▸ What you should do
For the listing below, show each line that includes the string "thậm".

▸ Records supplied
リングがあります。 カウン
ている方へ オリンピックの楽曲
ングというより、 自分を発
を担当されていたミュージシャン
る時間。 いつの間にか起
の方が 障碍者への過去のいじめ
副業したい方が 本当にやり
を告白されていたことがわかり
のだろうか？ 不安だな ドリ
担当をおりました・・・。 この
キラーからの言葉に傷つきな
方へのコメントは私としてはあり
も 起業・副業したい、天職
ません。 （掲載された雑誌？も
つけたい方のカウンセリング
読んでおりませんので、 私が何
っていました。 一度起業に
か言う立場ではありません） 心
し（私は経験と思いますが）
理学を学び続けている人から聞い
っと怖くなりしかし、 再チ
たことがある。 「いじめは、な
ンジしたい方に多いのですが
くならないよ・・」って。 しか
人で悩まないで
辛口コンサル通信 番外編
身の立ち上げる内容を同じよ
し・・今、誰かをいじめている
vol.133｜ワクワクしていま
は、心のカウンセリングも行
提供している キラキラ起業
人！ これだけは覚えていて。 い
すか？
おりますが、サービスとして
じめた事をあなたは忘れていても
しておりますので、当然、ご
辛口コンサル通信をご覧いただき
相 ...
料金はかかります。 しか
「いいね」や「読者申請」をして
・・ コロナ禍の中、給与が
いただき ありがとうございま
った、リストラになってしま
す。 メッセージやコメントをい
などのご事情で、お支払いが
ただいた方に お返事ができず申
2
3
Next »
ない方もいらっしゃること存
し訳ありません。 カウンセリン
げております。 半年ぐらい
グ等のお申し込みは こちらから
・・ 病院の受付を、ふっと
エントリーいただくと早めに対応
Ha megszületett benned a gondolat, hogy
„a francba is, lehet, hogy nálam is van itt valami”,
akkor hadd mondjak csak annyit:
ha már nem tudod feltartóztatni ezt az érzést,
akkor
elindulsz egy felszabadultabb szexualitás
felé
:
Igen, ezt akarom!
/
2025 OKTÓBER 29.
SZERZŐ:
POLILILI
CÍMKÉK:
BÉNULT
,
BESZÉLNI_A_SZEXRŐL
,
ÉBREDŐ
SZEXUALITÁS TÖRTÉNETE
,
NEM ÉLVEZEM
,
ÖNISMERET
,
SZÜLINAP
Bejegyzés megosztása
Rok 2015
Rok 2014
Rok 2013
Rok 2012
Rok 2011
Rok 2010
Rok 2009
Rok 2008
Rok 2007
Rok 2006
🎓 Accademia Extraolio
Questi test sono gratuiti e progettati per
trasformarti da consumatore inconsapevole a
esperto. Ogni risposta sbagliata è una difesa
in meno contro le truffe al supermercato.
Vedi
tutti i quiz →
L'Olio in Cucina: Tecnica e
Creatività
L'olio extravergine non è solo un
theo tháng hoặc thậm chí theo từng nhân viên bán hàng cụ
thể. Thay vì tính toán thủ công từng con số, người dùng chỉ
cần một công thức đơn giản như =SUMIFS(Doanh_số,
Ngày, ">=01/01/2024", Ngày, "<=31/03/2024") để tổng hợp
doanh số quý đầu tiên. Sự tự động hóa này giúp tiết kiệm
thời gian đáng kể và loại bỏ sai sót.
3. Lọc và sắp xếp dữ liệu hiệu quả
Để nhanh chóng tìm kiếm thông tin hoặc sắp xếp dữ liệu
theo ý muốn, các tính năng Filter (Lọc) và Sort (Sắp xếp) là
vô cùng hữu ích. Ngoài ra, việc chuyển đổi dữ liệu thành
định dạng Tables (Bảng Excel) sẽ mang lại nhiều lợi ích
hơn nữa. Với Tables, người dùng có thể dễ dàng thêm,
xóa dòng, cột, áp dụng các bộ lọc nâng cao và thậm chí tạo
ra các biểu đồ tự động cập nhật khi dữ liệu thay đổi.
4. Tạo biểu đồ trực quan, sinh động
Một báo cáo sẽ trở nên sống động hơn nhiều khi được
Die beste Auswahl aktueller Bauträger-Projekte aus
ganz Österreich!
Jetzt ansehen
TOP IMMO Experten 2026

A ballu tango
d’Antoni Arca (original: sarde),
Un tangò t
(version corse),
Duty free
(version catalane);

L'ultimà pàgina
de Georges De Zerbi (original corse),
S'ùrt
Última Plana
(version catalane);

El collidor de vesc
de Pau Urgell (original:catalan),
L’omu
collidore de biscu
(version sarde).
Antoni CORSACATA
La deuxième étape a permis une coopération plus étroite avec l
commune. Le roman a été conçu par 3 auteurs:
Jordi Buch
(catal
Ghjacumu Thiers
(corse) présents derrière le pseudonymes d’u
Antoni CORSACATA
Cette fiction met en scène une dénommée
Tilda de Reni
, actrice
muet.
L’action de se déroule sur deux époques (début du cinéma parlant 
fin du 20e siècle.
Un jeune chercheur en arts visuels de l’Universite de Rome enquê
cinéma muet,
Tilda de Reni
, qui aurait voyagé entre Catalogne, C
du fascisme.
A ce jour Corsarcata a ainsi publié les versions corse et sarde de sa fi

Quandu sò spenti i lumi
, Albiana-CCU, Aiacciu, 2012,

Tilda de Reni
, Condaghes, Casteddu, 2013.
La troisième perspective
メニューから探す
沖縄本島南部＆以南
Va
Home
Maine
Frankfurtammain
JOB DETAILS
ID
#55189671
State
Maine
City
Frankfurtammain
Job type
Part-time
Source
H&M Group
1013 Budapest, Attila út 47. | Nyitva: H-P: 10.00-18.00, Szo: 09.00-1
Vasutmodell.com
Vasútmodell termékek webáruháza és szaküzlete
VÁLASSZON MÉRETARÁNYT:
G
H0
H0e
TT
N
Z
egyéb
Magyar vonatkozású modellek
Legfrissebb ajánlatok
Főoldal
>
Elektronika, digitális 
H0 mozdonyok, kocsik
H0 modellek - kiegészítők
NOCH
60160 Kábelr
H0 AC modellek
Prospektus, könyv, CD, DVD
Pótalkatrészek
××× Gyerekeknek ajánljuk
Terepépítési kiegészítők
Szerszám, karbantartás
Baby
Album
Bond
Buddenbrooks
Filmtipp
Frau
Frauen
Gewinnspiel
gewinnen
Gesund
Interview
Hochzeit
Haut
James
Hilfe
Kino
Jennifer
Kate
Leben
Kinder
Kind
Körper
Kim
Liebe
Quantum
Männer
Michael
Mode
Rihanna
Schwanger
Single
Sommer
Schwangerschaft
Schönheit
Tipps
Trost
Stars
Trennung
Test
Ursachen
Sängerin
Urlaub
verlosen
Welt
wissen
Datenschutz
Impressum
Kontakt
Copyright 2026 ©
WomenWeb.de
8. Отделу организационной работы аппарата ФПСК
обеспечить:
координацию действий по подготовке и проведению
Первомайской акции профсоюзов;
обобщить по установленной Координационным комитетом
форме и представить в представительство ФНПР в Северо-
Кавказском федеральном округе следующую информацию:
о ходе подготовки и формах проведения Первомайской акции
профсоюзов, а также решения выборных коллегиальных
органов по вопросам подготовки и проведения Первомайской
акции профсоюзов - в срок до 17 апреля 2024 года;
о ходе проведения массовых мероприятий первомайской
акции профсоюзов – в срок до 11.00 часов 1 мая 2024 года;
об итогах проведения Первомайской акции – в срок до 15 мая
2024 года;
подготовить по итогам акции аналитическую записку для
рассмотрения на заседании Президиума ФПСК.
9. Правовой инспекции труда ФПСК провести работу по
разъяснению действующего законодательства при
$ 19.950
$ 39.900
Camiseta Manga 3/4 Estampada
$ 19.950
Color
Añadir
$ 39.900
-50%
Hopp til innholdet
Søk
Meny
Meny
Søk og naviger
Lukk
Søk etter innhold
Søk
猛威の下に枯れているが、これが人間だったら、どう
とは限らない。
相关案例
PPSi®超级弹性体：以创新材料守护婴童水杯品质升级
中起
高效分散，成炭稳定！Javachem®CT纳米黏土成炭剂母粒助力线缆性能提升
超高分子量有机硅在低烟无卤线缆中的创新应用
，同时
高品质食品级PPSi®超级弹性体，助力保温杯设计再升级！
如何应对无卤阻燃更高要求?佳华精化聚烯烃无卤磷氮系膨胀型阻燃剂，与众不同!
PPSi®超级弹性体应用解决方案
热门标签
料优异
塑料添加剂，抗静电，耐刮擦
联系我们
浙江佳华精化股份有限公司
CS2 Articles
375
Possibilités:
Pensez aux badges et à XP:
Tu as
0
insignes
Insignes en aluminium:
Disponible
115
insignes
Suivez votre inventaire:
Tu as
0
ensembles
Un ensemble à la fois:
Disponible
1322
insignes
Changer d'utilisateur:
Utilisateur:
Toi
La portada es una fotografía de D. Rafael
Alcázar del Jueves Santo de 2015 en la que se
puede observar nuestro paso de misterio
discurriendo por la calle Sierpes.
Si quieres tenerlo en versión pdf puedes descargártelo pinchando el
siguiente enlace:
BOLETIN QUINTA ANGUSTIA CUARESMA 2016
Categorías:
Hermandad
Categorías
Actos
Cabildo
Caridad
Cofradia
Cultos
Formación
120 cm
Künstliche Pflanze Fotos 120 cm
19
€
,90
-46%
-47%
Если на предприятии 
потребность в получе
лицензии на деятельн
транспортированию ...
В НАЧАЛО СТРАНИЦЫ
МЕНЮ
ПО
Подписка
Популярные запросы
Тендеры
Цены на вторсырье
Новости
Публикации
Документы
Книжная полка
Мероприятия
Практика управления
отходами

▸ Task answer
theo tháng hoặc thậm chí theo từng nhân viên bán hàng cụ
xóa dòng, cột, áp dụng các bộ lọc nâng cao và thậm chí tạo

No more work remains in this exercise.